[SRU X] [PATCH 0/1] NVMe polling on timeout

Fri Dec 21 13:59:42 UTC 2018

On 12/7/18 10:28 PM, Guilherme G. Piccoli wrote:
> BugLink: https://launchpad.net/bugs/1807393
>
>
> [Impact]
>
> * NVMe controllers potentially could miss to send an interrupt, specially
> due to bugs in virtual devices(which are common those days - qemu has its
> own NVMe virtual device, so does AWS). This would be a difficult to
> debug situation, because NVMe driver only reports the request timeout,
> not the reason.
>
> * The upstream patch proposed to SRU here was designed to provide more
> information in these cases, by pro-actively polling the CQEs on request
> timeouts, to check if the specific request was completed and some issue
> (probably a missed interrupt) prevented the driver to notice, or if the
> request really wasn't completed, which indicates more severe issues.
>
> * Although quite useful for debugging, this patch could help to mitigate
> issues in cloud environments like AWS, in case we may have jitter in
> request completion and the i/o timeout was set to low values, or even
> in case of atypical bugs in the virtual NVMe controller. With this patch,
> if polling succeeds the NVMe driver will continue working instead of
> trying a reset controller procedure, which may lead to fails in the
> rootfs - refer to https://launchpad.net/bugs/1788035.
>
>
> [Test Case]
>
> * It's a bit tricky to artificially create a situation of missed
> interrupt; one idea was to implement a small hack in the NVMe qemu
> virtual device that given a trigger in guest kernel, will induce the
> virtual device to skip an interrupt.
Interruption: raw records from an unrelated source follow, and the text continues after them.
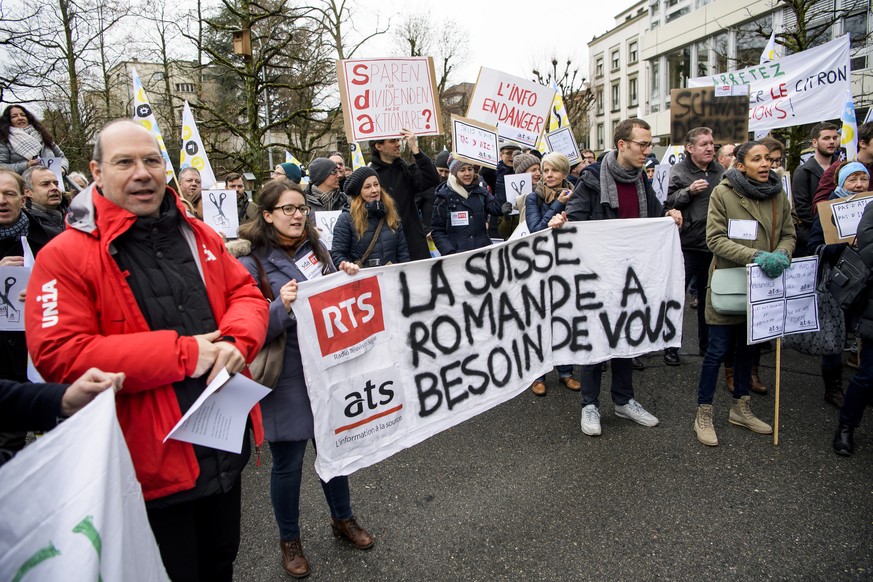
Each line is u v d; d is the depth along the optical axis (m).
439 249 4.79
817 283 3.70
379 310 2.70
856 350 4.72
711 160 4.79
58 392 1.39
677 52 28.53
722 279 3.46
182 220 1.77
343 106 4.58
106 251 1.56
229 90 20.64
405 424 2.83
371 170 3.85
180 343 1.57
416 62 4.68
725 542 2.59
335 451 2.55
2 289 3.01
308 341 2.43
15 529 1.07
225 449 1.72
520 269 3.26
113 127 1.61
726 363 4.35
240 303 1.87
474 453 3.58
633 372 4.89
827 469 3.18
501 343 3.19
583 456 3.46
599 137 47.81
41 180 3.87
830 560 2.44
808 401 4.12
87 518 1.14
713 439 3.50
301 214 2.47
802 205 4.90
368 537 2.70
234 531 1.92
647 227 3.54
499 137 6.09
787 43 12.45
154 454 1.60
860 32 17.09
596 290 3.50
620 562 2.49
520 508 2.95
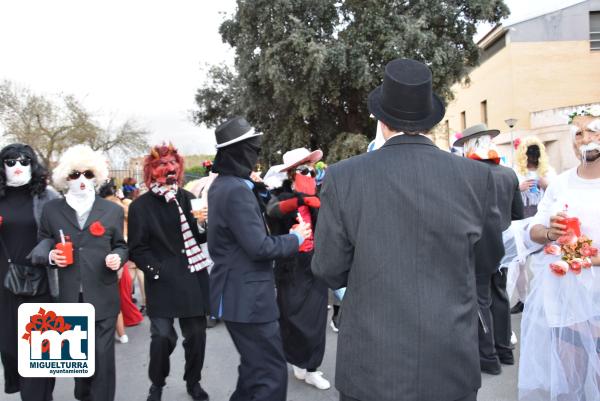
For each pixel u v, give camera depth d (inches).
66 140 1024.9
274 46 531.2
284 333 143.3
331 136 641.6
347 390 66.9
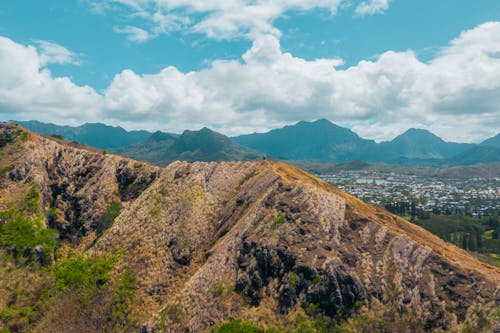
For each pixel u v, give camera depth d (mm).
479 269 65312
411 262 65062
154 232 86500
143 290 73125
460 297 59000
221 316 60906
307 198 75062
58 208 107312
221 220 87125
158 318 63531
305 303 59219
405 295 59938
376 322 56719
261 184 87625
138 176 118188
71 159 121688
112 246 86438
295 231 68812
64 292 75438
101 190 112312
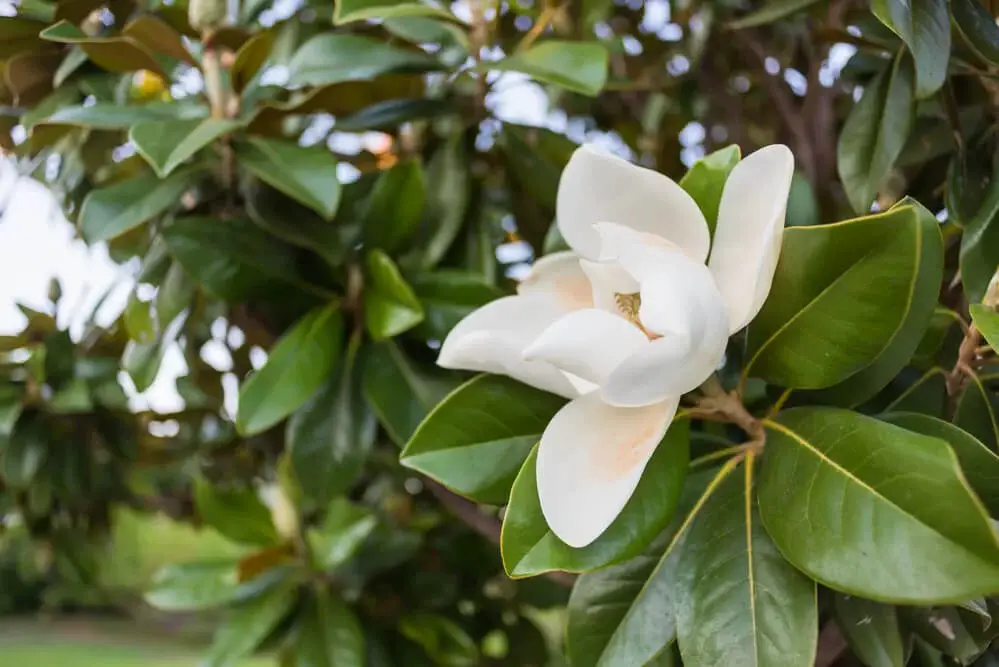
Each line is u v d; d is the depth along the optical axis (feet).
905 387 2.54
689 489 2.39
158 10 3.15
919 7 2.36
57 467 4.19
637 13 4.58
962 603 1.89
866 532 2.00
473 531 4.76
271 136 3.03
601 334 2.08
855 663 2.93
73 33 2.89
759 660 2.15
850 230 2.10
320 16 3.59
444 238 3.20
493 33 3.20
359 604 4.25
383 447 3.77
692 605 2.24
The hack patch is present in a
> Launchpad comment, along with instructions to reproduce.
>
>
> [Regression Potential]
>
> * There are no clear risks in adding such polling mechanism to the NVMe driver;
> one bad thing that was neverreported but could happen with this patch is the
> device could be in a bad state IRQ-wise that a reset would fix, but
> the patch could cause all requests to be completed via polling, which
> prevents the adapter reset. This is however a very hypothetical situation,
> which would also happen in the mainline kernel (since it has the patch).

Hi Guilherme,

Have we run any I/O stressing test to make sure it didn't introduce at
least a easily triggered regression?

Thanks,

Kleber

>
>
> Keith Busch (1):
>   nvme/pci: Poll CQ on timeout
>
>  drivers/nvme/host/pci.c | 21 ++++++++++++++++++---
>  1 file changed, 18 insertions(+), 3 deletions(-)
>